We the signatories to this Petition wish to emphatically voice our disappointment, frustration and anxiety over the enormous negative changes to the current Diploma of Professional Writing & Editing course (21675VIC) occurring as a result of the latest review and re-accreditation process carried out under the auspices of Skills Victoria.

We deem the newly accredited course to be inferior to the one currently running, and manifestly inadequate in terms of the skills/knowledge requirements of industry, and for further-study (degree) pathways.

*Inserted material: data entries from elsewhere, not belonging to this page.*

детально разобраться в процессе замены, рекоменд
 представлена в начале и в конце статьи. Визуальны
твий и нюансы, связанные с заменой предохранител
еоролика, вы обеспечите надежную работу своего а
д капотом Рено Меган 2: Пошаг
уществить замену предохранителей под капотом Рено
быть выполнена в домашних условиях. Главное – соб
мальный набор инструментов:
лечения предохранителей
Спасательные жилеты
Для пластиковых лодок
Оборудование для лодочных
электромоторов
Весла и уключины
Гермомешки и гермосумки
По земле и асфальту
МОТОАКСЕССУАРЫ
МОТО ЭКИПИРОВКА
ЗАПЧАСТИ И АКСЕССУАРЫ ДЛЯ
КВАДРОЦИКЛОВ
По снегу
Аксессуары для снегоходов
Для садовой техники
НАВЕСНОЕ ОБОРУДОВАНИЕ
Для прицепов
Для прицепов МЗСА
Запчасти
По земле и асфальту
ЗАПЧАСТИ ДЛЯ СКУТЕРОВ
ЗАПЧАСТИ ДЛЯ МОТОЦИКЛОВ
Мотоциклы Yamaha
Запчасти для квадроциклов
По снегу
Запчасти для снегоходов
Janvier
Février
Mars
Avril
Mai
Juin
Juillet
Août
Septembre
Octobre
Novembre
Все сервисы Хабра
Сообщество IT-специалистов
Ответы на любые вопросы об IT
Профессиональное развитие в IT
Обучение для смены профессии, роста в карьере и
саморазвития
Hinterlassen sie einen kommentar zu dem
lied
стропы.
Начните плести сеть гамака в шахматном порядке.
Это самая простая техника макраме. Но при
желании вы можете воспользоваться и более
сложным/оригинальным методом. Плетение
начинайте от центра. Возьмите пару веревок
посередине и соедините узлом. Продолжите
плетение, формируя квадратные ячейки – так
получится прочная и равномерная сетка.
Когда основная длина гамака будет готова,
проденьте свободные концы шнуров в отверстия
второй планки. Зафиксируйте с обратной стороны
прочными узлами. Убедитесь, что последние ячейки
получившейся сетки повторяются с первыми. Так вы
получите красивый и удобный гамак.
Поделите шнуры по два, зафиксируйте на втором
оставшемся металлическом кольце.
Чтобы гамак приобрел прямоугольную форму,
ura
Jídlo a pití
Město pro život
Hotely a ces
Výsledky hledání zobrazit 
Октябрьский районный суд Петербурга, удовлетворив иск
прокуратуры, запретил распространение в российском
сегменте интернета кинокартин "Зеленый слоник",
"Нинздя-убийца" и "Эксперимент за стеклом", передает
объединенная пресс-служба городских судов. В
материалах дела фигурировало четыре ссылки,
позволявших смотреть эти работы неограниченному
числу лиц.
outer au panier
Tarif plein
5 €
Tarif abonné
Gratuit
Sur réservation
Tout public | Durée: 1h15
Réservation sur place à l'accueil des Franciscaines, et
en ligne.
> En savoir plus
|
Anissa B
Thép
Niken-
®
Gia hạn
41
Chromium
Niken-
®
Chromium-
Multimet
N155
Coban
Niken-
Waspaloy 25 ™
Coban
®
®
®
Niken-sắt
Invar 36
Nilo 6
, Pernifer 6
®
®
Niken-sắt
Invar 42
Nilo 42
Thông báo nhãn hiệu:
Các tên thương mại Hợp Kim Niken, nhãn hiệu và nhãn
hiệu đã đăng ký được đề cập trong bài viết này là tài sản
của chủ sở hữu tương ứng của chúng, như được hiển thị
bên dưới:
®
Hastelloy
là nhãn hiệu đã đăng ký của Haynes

Central to our concerns are:
1. The re-accreditation process.
The hasty, intimidating and non-consultative manner in which this was conducted, with the strong suspicion of a predetermined agenda to eliminate\minimize units encompassing creative writing genres (read: poetry, short story, novel, popular fiction, literature) that do not have a direct vocational outcome. This ignores the fact that students (in these genres) acquire a premium quality; writing-communication skill-set that makes them highly valued (and employable) in any (office/administrative/communications) environment.

2. The Course structure.
The extremely limited nature of the new course (compared to the current one) in terms of:
a. course duration (half the current teaching hours). Currently, the majority of students need to complete both the Certificate 1V and Diploma years to achieve the Diploma. The new course has no pre-requisite for a Certificate 1V, instead being a one-year stand alone course. This will severely diminish student skills and knowledge acquisition, leaving them under prepared and under qualified
b. course structure: the range of core units is too large and prescriptive, whereas the choice of electives is confined almost totally to corporate/commercial units
c. course outcomes. The shallow nature of the new course will result in less weighting in terms of industry employment. It will also seriously compromise, if not deny students the university Bachelor degree pathways currently available.

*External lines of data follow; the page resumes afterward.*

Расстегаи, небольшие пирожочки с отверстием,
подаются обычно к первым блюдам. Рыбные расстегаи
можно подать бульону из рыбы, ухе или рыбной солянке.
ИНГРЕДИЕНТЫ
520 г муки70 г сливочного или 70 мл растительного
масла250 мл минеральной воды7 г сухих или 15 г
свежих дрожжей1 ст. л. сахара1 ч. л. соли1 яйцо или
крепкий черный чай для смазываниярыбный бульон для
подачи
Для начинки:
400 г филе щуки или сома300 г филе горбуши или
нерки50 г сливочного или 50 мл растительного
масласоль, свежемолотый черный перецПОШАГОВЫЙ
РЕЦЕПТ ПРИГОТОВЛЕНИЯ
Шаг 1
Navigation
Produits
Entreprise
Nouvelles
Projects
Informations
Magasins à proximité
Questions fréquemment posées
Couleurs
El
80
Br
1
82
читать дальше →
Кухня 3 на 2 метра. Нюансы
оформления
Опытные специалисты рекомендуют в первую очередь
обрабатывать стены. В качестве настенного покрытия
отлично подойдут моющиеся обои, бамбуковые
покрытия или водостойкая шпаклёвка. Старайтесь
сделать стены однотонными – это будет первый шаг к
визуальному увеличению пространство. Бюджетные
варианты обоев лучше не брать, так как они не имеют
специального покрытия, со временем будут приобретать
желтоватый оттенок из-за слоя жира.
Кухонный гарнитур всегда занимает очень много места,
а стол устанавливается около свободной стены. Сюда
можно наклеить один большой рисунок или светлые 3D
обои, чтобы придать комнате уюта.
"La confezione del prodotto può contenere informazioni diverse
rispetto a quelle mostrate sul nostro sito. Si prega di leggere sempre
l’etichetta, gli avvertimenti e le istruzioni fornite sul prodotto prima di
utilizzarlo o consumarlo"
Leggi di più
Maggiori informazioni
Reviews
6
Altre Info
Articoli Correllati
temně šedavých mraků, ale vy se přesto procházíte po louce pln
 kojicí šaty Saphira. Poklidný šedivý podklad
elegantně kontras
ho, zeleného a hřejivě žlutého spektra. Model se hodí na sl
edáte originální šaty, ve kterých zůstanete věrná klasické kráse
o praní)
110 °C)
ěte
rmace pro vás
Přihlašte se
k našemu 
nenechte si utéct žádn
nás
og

3. Exclusion of creative genres.
Two of the basic tenets of the TAFE education sector are access and equity. The exclusion of and discrimination against prospective TAFE writing students wanting to study the creative genres denies them both.

Almost to a person, the writing industry stakeholders, students, teachers and writing course managers/coordinators spoken to by this writer, have expressed real concerns for the long-term viability of the newly accredited course.

It is the firm recommendation of the petitioners that instigation of the newly accredited Professional Writing And Editing course be postponed until at least the beginning of 2012.

And that in the interim, we recommend that a further review and (if necessary) re-accreditation process take place; one that avoids the pitfalls and shortcomings of the last; one that listens to and takes the advice of the various stakeholders on the Steering Committee; and one that results in a course that:
• is commensurate – in terms of its delivery hours and structure – with the needs of prospective students in meeting the skill and qualification requirements of employers and higher education pathway providers
• adheres to the principle of equity by acknowledging, through an expanded choice of elective units, that poets and fiction writers (both literary and popular genre) have as much right as corporate/non-fiction/ad-copy/music writers to be taught their craft. That both the vocational and creative aspects of the writing industry be acknowledged as equally valid and valued.